__ATIVIDADE 1__:
Transcreva sem alterações uma parte do texto sobre dublagem e a nova classe média: comece nas palavras "Essa mesma indústria" e pare depois de "concentração e reflexão.".
__ATIVIDADE 2__:
Traduza para o inglês esta frase do texto sobre dublagem e a nova classe média: "No Brasil, a dublagem completa 75 anos em 2013."
__ATIVIDADE 3__:
Dê continuidade ao texto sobre dublagem e a nova classe média, escrevendo a partir da última frase apresentada.

__TRECHO DA PÁGINA__:
***
No Brasil, a dublagem completa 75 anos em 2013. O marco foi o início das atividades dos estúdios da CineLab, no Rio de Janeiro. Já o ano de 2014, segundo o economista Marcelo Neri, à frente do Centro de Políticas Sociais da Fundação Getúlio Vargas, marcará os dez anos da ascensão da nova classe média popular brasileira (MPB). O que, por tabela, impactou todos os setores da economia com respingos indeléveis na indústria cultural e do entretenimento. 

Essa mesma indústria vem sendo chacoalhada ainda por mudanças tecnológicas, sobretudo a internet, que alteraram radicalmente nossa percepção do tempo. O que, segundo o escritor e jornalista Nicholas Carr, autor de "A Geração Superficial: O Que a Internet Está Fazendo Com os Nossos Cérebros", nos torna menos capazes de concentração e reflexão. 

Mas o que afinal a classe C tem a ver com os 75 anos dos estúdios CineLab e a tecnologia? Como disse o velho comunista, tudo. Os elementos que inauguraram um singular modo de assimilar a imagem em (vertiginoso) movimento se associam à recente proliferação das cópias dubladas em um cinema perto de você, atestam especialistas do mercado. O empoderamento dessa camada social, afeita à dublagem da TV aberta, e as recentes tecnologias estão redesenhando o mapa-múndi do audiovisual. TV, internet e cinema se adaptam ao gosto de consumidores cevados à velocidade máxima (ou seria o contrário?). A edição digital frenética também não permite a proeza da leitura instantânea.
***
__DADOS EM ESTUDO__:

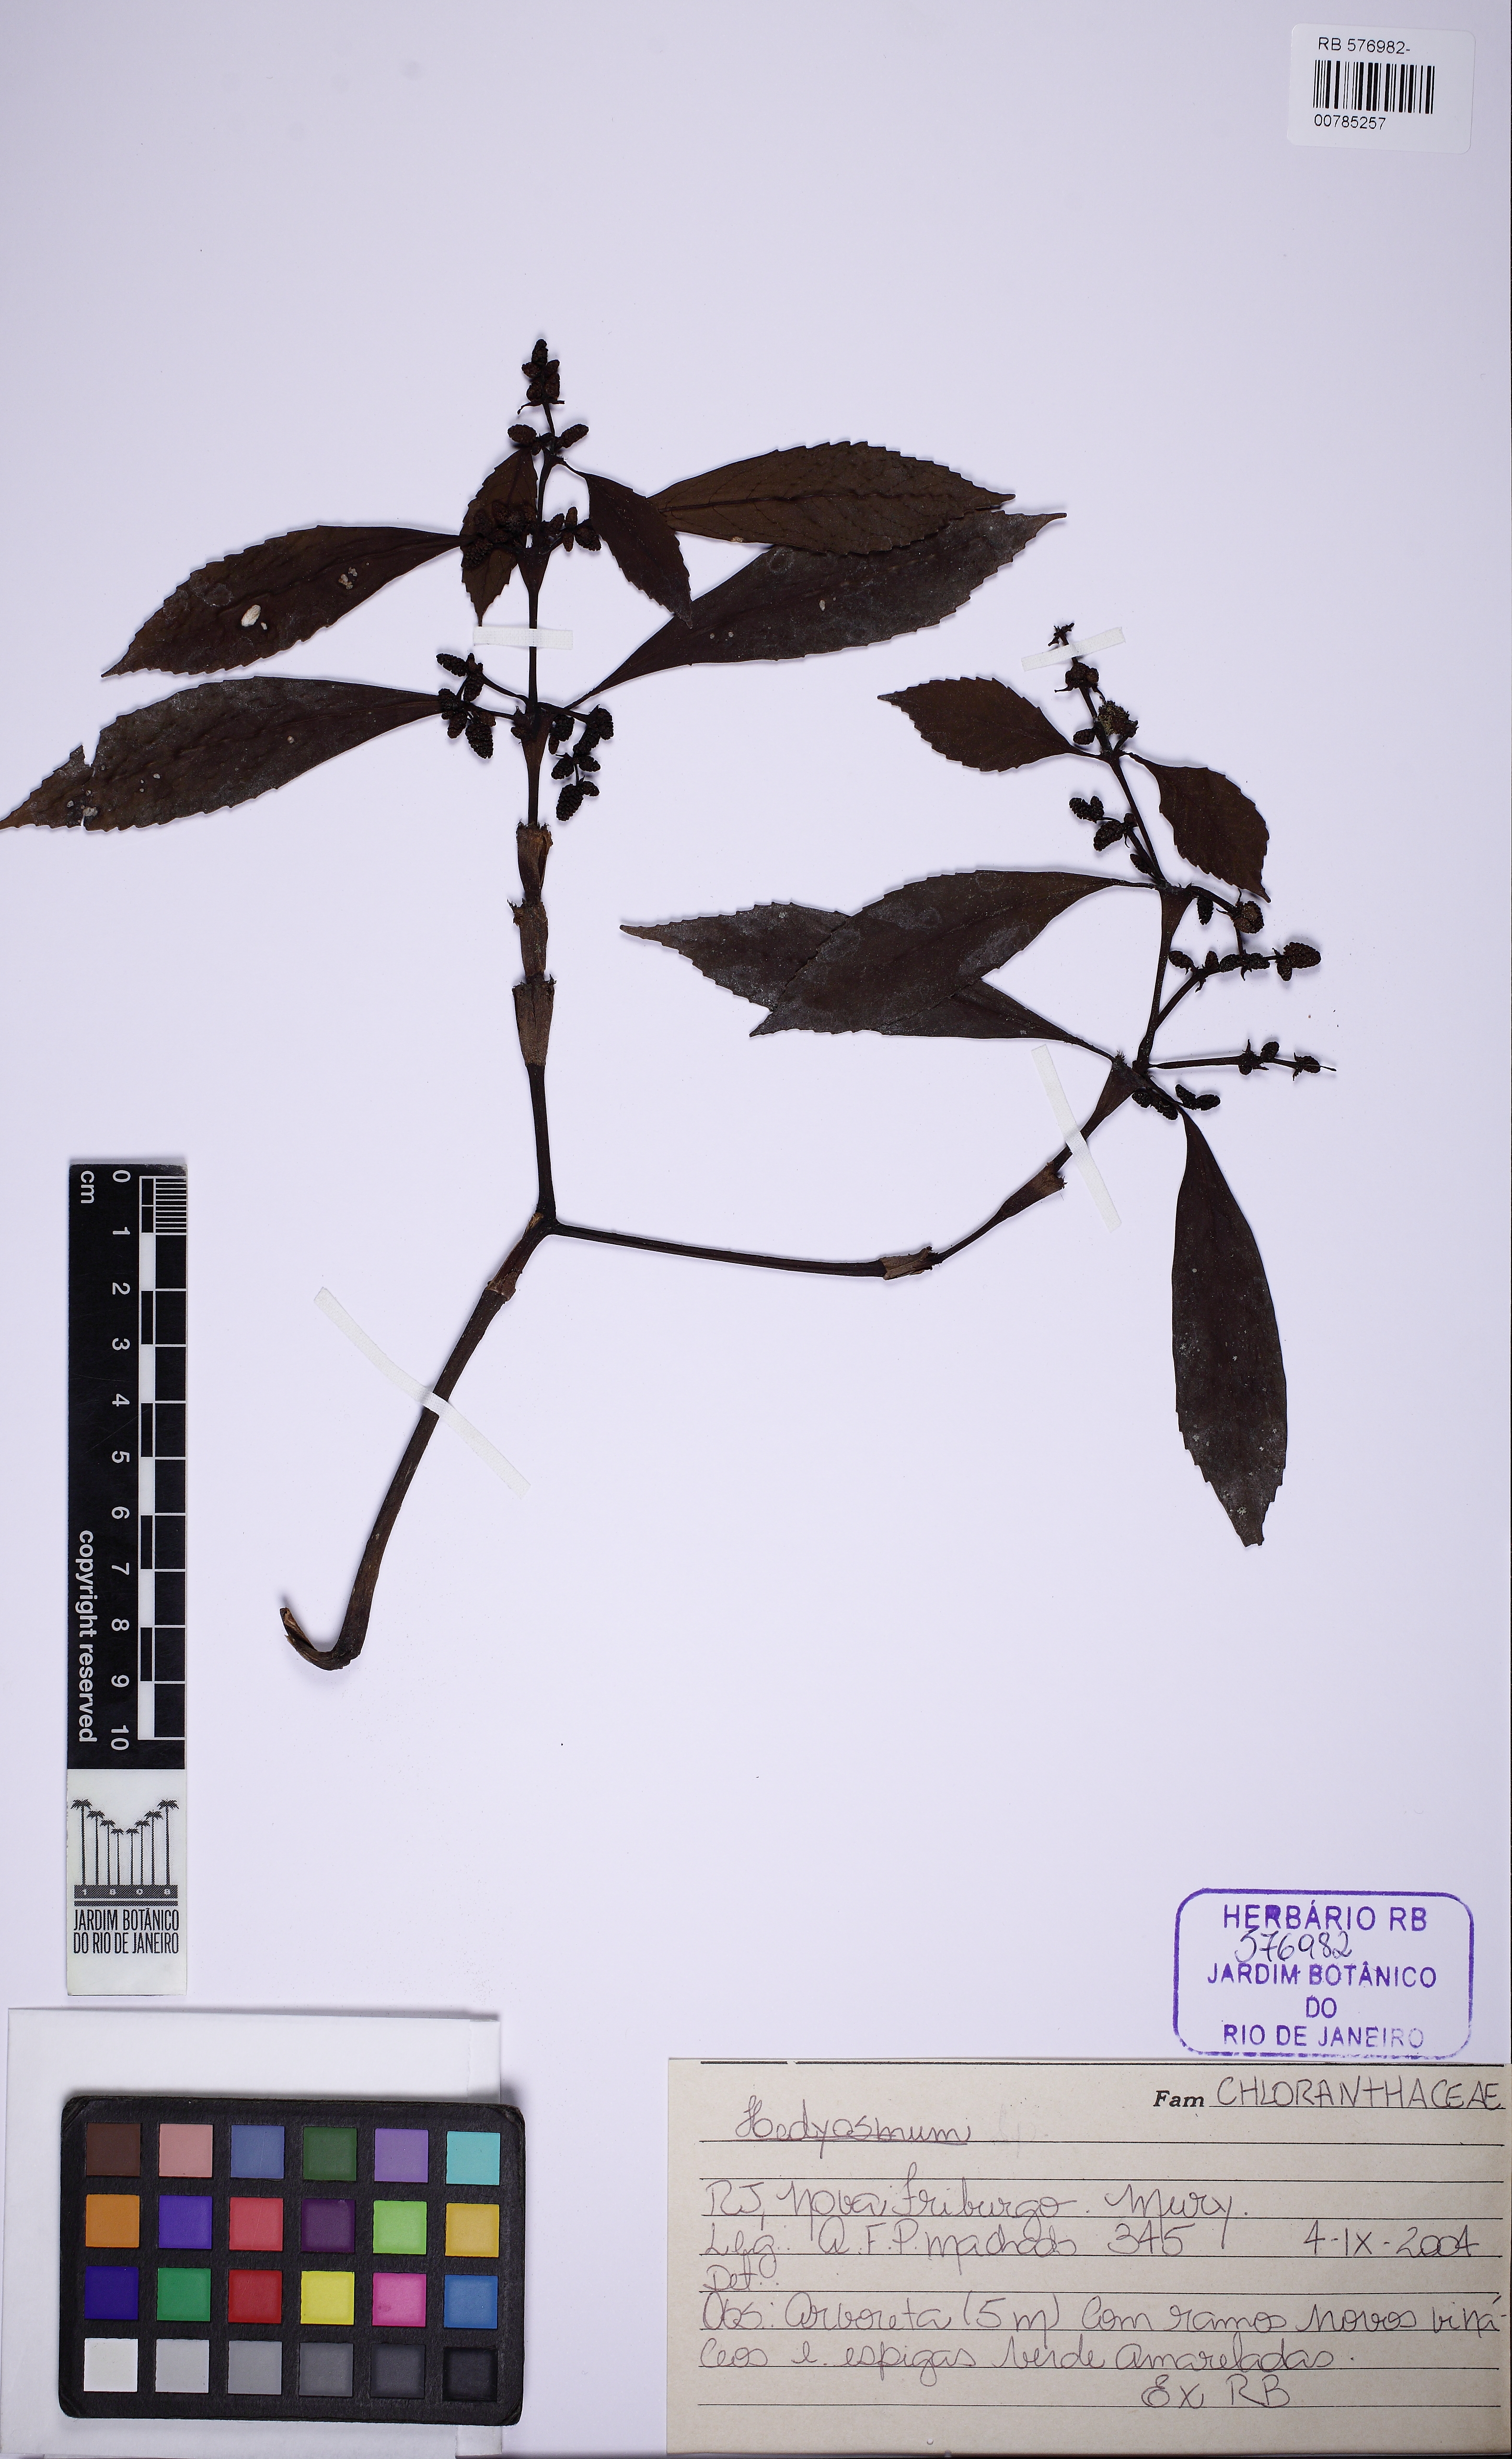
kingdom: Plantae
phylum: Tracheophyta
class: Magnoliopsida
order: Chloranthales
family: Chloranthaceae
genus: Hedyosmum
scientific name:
***
__RESPOSTA 1__:
Essa mesma indústria vem sendo chacoalhada ainda por mudanças tecnológicas, sobretudo a internet, que alteraram radicalmente nossa percepção do tempo. O que, segundo o escritor e jornalista Nicholas Carr, autor de "A Geração Superficial: O Que a Internet Está Fazendo Com os Nossos Cérebros", nos torna menos capazes de concentração e reflexão.

__RESPOSTA 2__:
In Brazil, dubbing turns 75 in 2013.

__RESPOSTA 3__:
Daí surge a polêmica recente: serão os filmes dublados astronautas que dominarão o circuito? De um lado do ringue, há quem erga os punhos pela maior oferta de obras estrangeiras em idioma local - em prol mesmo da sobrevivência das salas de exibição em vias de se tornarem shopping centers. Um circuito exibidor rico permite as condições de surgimento de uma real indústria cinematográfica nacional, argumentam. Do outro lado da arena, os adversários (críticos de cinema e cinéfilos) defendem que o som original é parte indissociável da obra cinematográfica.

Tradicionalmente uma quase exclusividade de produções endereçadas ao espectador infantojuvenil, a "opção" de ouvir diálogos em português passou a ser mais frequente nas salas multiplex. Um hábito moldado à força de lei em alguns países, como na Espanha, a dublagem no cinema é influenciada pela força centrípeta da cadeia que envolve na ponta a TV. Produções estrangeiras fecham contratos de exibição na TV aberta mesmo antes de entrar em cartaz. Como se trata de um processo caro, o cliente TV determina onde e como será feita a versão falada em português. A tecnologia digital permite, então, ao exibidor oferecer a dublagem no cinema facilmente, num simples apertar de botão.

Segundo o empresário Paulo Sérgio Almeida, do site Filme B, dedicado à análise do mercado cinematográfico brasileiro, a oferta se adequa à demanda. E as legendas sobreviverão, em menor número de cópias, adaptando-se ao gosto do freguês e à obra mais autoral. Na cadeia produtiva da indústria do cinema, a demanda é ditada agora pelo extrato social saudado como a bússola que norteia a economia nacional.   

No país da emergente classe MPB, ainda há muito a avançar nos quesitos emprego e educação formal e taxa de natalidade, como disse o economista Marcelo Neri, apesar das incontestáveis melhorias nesses índices. Resta saber se em anos futuros, e com mais educação, os espectadores recém-chegados ao balcão do audiovisual vão pedir por altas doses de legendas ou se até lá a dublagem terá virado tradição.